Reuters/Toby Melville
Where sweeping is sexy.
CHESS ON ICE

What’s new in curling? High-tech brooms, buff bods, and doping allegations

By Steve Mollman

You might assume that little has changed in the world of curling, a winter sport tracing back to medieval Scotland. That would be wrong. As in other sports, mounting competitive pressure and new technology are taking their toll on the game.

Consider the nerve-racking broom controversy of 2015. Purists railed against the introduction of high-tech brooms—with their special fabric and carbon-fiber shafts—which they argued made it too easy to influence the stone as it headed toward the target.

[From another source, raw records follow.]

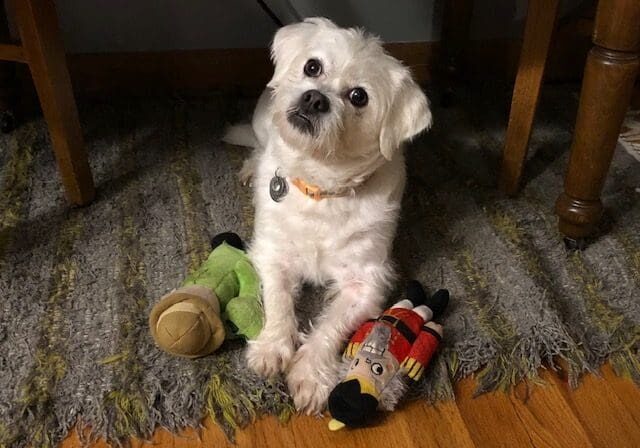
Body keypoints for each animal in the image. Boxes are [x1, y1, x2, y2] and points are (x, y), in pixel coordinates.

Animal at [222, 18, 432, 416]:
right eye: (313, 67)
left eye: (359, 96)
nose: (314, 98)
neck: (321, 189)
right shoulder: (273, 253)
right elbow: (278, 301)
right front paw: (271, 347)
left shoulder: (365, 282)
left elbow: (331, 327)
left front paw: (311, 375)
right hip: (263, 122)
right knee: (259, 144)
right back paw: (251, 166)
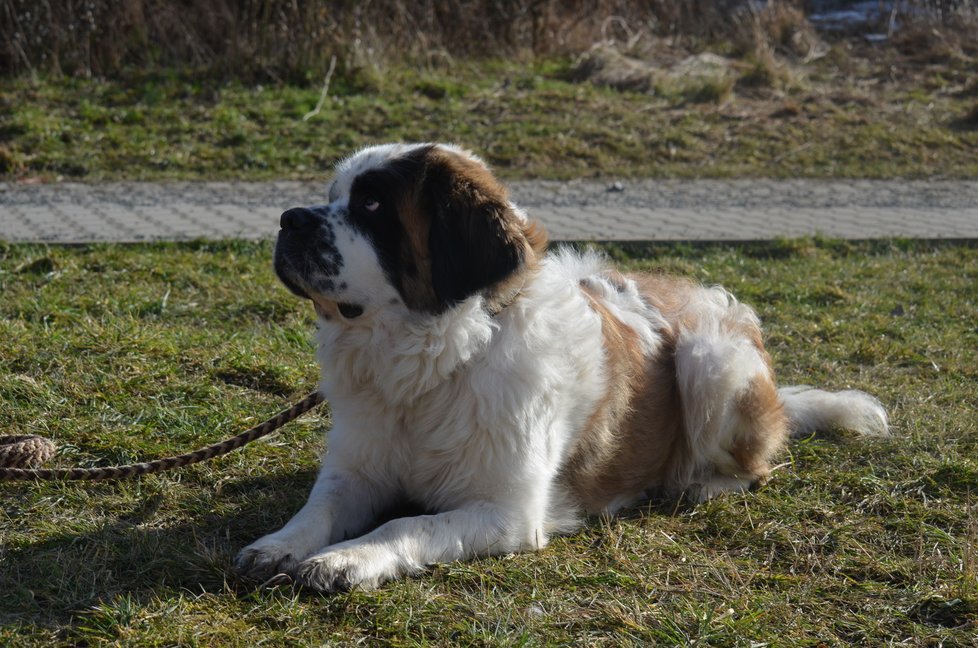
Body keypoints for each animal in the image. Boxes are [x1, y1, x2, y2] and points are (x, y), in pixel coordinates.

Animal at [234, 143, 884, 592]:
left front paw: (345, 559)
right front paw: (281, 544)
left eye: (372, 204)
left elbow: (403, 526)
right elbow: (322, 505)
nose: (289, 218)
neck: (437, 360)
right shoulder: (358, 470)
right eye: (333, 193)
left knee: (754, 467)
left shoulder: (508, 511)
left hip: (712, 360)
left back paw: (694, 482)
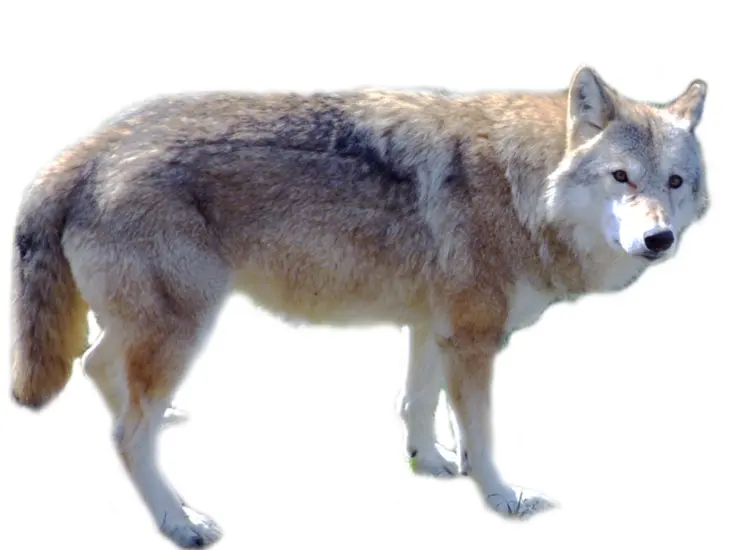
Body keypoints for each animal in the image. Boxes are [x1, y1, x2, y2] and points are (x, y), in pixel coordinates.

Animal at [10, 66, 708, 547]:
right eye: (621, 177)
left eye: (675, 183)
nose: (659, 240)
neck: (523, 189)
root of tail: (85, 150)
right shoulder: (474, 339)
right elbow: (480, 435)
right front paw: (501, 498)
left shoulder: (434, 327)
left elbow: (418, 404)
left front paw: (430, 464)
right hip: (186, 324)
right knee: (127, 433)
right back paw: (180, 522)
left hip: (154, 329)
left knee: (102, 370)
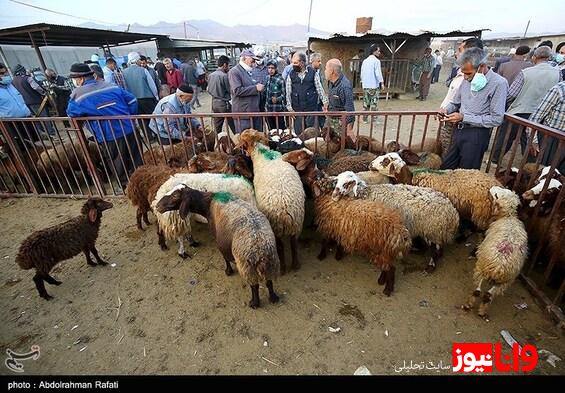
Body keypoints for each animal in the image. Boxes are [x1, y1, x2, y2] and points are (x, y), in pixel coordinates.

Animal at [235, 129, 304, 272]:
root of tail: (285, 210)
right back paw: (295, 265)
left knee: (281, 246)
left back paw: (283, 268)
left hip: (275, 225)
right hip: (297, 221)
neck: (264, 153)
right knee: (294, 244)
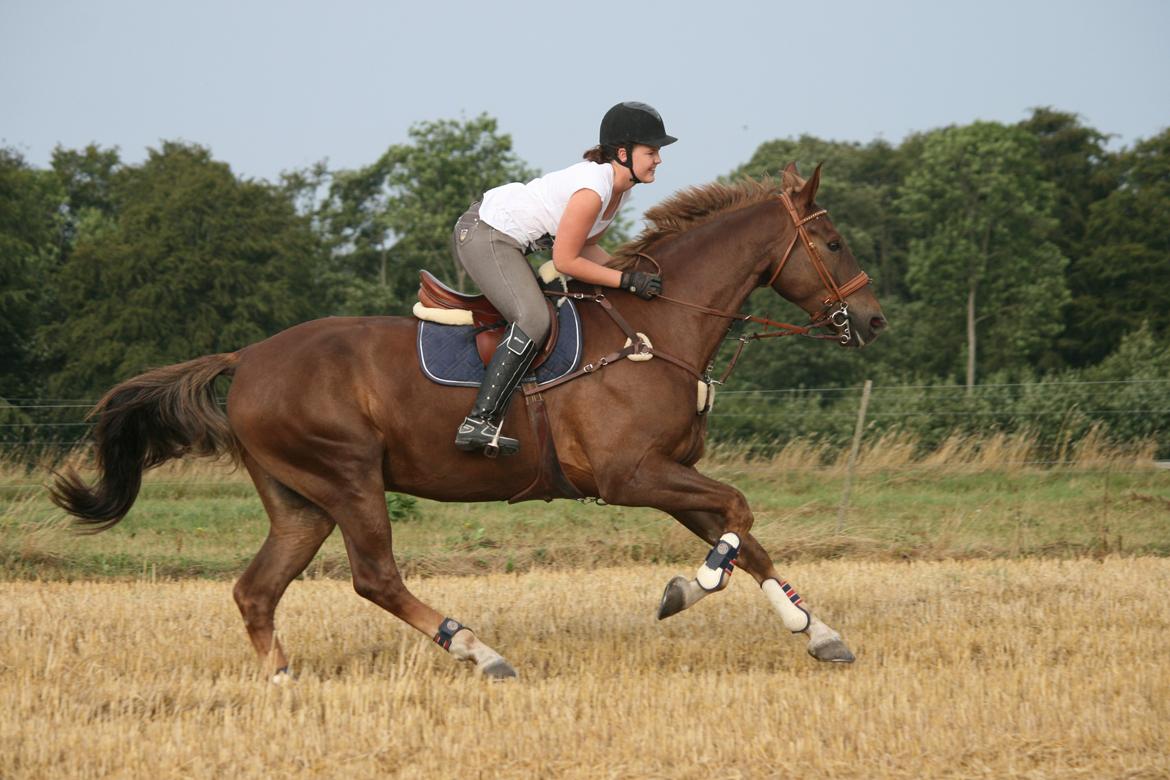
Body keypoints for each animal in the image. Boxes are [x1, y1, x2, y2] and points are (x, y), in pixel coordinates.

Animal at [47, 163, 884, 678]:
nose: (873, 321)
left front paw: (818, 632)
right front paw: (688, 589)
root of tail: (247, 356)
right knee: (375, 576)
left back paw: (283, 682)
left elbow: (744, 534)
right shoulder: (631, 476)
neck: (659, 325)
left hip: (300, 499)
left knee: (258, 589)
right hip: (347, 477)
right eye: (833, 241)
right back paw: (479, 652)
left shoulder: (670, 473)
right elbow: (737, 517)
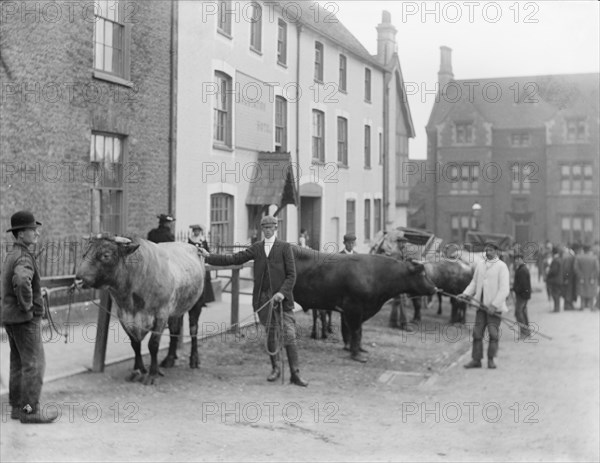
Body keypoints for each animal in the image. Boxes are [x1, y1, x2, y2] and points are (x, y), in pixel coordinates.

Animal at [75, 236, 205, 384]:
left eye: (105, 255)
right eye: (84, 254)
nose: (78, 279)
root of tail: (195, 248)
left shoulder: (161, 314)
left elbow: (153, 345)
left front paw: (152, 374)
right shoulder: (124, 316)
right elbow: (135, 344)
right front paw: (138, 370)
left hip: (196, 303)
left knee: (193, 330)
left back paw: (194, 360)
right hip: (177, 308)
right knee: (174, 330)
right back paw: (169, 359)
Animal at [290, 246, 436, 362]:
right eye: (422, 273)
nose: (435, 288)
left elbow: (359, 331)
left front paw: (359, 349)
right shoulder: (353, 308)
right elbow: (355, 331)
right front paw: (356, 355)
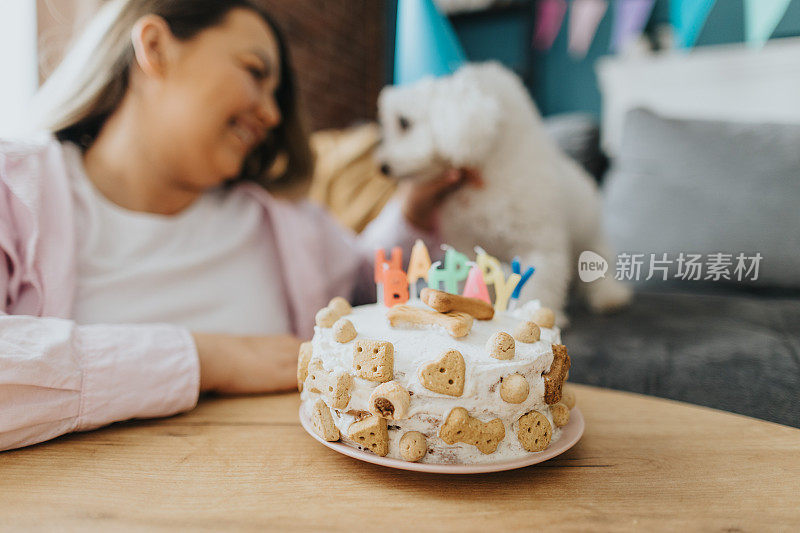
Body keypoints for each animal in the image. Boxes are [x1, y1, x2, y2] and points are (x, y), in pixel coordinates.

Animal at [378, 62, 636, 320]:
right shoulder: (466, 244)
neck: (490, 173)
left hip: (588, 234)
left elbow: (539, 285)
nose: (382, 167)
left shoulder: (538, 245)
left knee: (597, 261)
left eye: (404, 122)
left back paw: (609, 295)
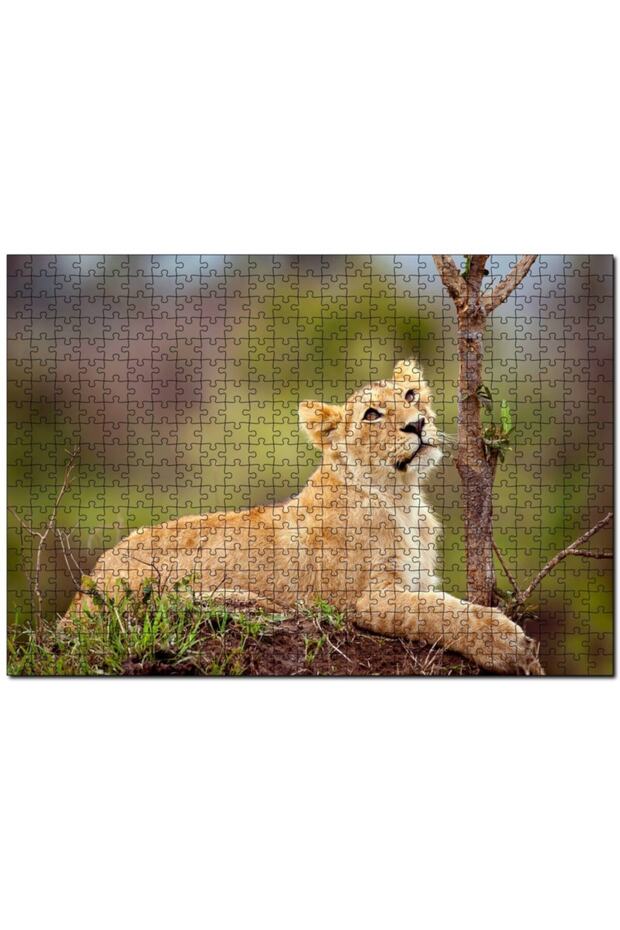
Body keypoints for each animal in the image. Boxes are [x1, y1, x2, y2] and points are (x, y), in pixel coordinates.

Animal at [66, 359, 543, 674]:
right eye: (372, 415)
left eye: (410, 396)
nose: (417, 424)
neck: (401, 498)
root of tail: (77, 600)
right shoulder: (365, 598)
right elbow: (441, 613)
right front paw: (511, 646)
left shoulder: (417, 579)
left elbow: (446, 604)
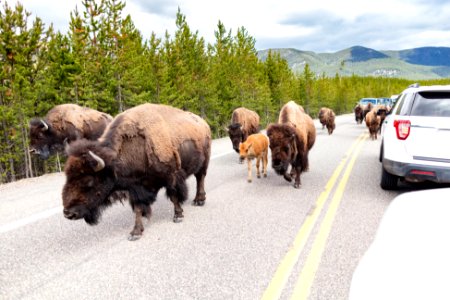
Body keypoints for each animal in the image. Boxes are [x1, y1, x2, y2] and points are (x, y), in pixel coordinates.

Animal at [60, 104, 213, 240]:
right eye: (67, 177)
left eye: (89, 182)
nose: (68, 213)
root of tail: (203, 123)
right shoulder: (136, 187)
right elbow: (138, 209)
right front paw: (135, 232)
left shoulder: (171, 177)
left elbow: (174, 196)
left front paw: (178, 216)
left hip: (204, 163)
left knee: (200, 179)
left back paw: (199, 200)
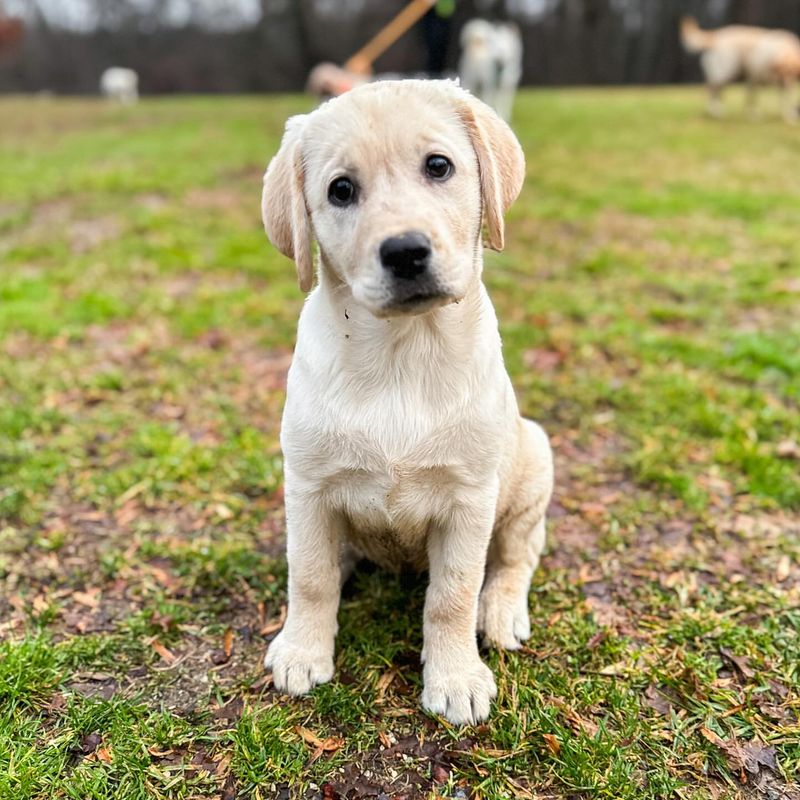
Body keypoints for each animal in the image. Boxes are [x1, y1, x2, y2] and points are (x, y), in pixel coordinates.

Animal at [260, 79, 552, 724]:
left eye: (438, 166)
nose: (405, 252)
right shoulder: (308, 488)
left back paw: (501, 612)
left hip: (532, 467)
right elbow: (310, 575)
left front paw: (456, 677)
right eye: (341, 189)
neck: (402, 353)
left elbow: (453, 595)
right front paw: (302, 650)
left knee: (517, 555)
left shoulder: (469, 500)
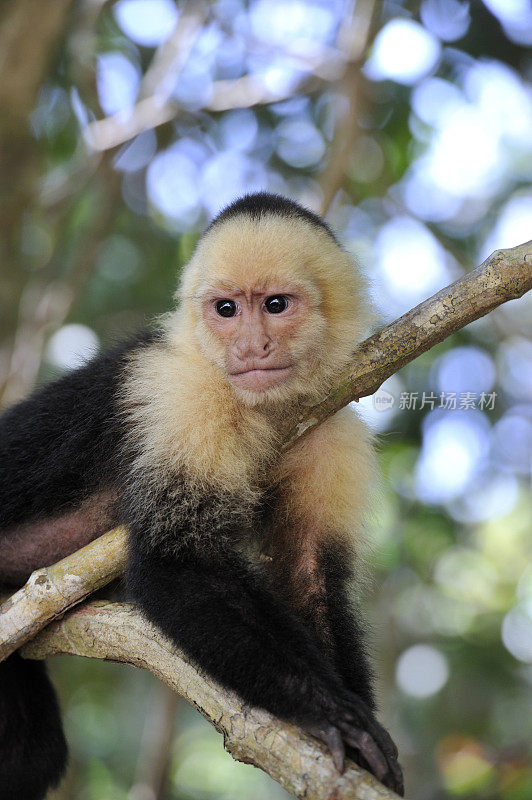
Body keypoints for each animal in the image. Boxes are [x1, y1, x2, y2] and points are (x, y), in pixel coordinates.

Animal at [0, 195, 404, 800]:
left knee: (29, 753)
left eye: (276, 305)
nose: (250, 345)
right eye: (226, 309)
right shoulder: (184, 394)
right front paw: (331, 713)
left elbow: (307, 575)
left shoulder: (332, 427)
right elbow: (176, 558)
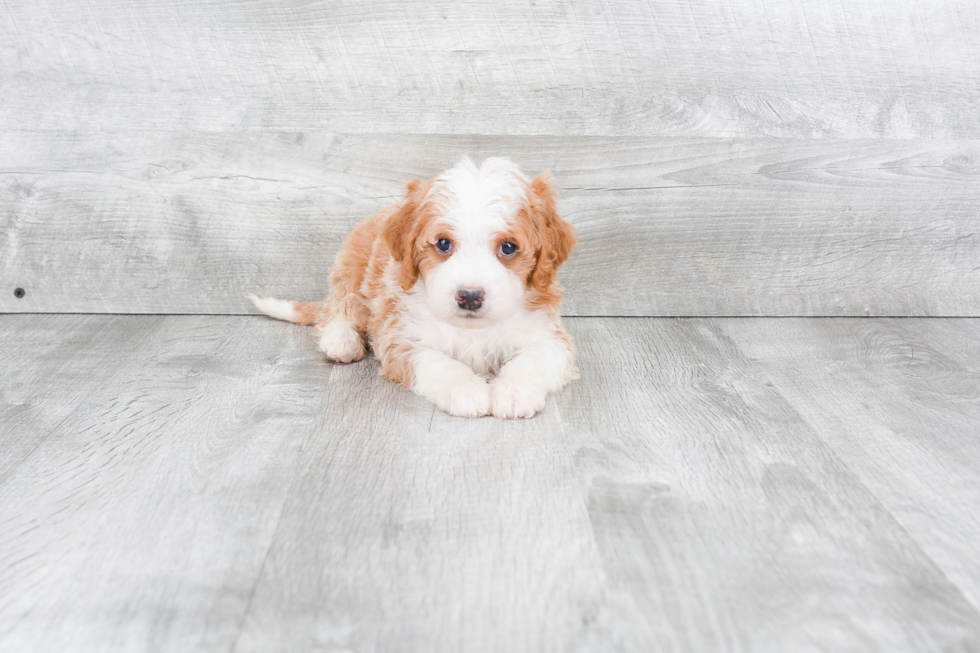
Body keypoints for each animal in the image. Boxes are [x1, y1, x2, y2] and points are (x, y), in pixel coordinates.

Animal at [249, 157, 580, 418]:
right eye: (443, 243)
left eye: (509, 247)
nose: (470, 297)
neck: (472, 330)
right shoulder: (403, 338)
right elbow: (439, 363)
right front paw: (467, 390)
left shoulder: (548, 336)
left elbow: (531, 361)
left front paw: (513, 393)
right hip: (352, 265)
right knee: (340, 308)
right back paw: (341, 341)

Yes, curling involves brooms, which you’d know if you’d seen Men with Brooms, a 2002 Canadian film that didn’t do well. Squeegee-like brooms, to be precise. Players referred to as sweepers frantically sweep the ice in front of the slowly gliding stone. They do not look silly at all. Unfortunately the new brooms made their efforts a little too effective, so the World Curling Federation stepped in with new rules restricting the types of brooms allowed (paywall). Now, fans can rest assured that sweeping has just the right mix of futility and industriousness.

Reuters/Cathal McNaughton
Seriously.

Though it survived that scandal, the sport—nicknamed “chess on ice”—has faced other threats, including this week at the Winter Olympics in South Korea. Alexander Krushelnitsky, a curling athlete from Russia who had won a bronze medal with his wife in mixed doubles at Pyeongchang, left the games after suspicions arose he used the banned substance meldonium to gain an advantage. That’s right: These days curling has its very own doping allegations, including in past competitions at the Paralympics.

The use of banned substances is egregious to the many fans for whom curling and beer-drinking go together. Chugging brews does the opposite of enhancing one’s performance, so ingesting something to boost it seems perverse. Olympic athletes can be forgiven for not drinking beer while competing for medals, of course, but surely it’s wrong to go to the other end of the spectrum.

Elite curlers, of course, want their sport to be taken seriously. “It’s not just out-of-shape people eating pizza and drinking beer to pass the winter,” Craig Brown, an alternate on the 2014 US Olympic men’s curling team, told NBC in December. As if to prove his point, there’s now the 2018 Men of Curling Calendar, featuring buff players with ripped abs (paywall).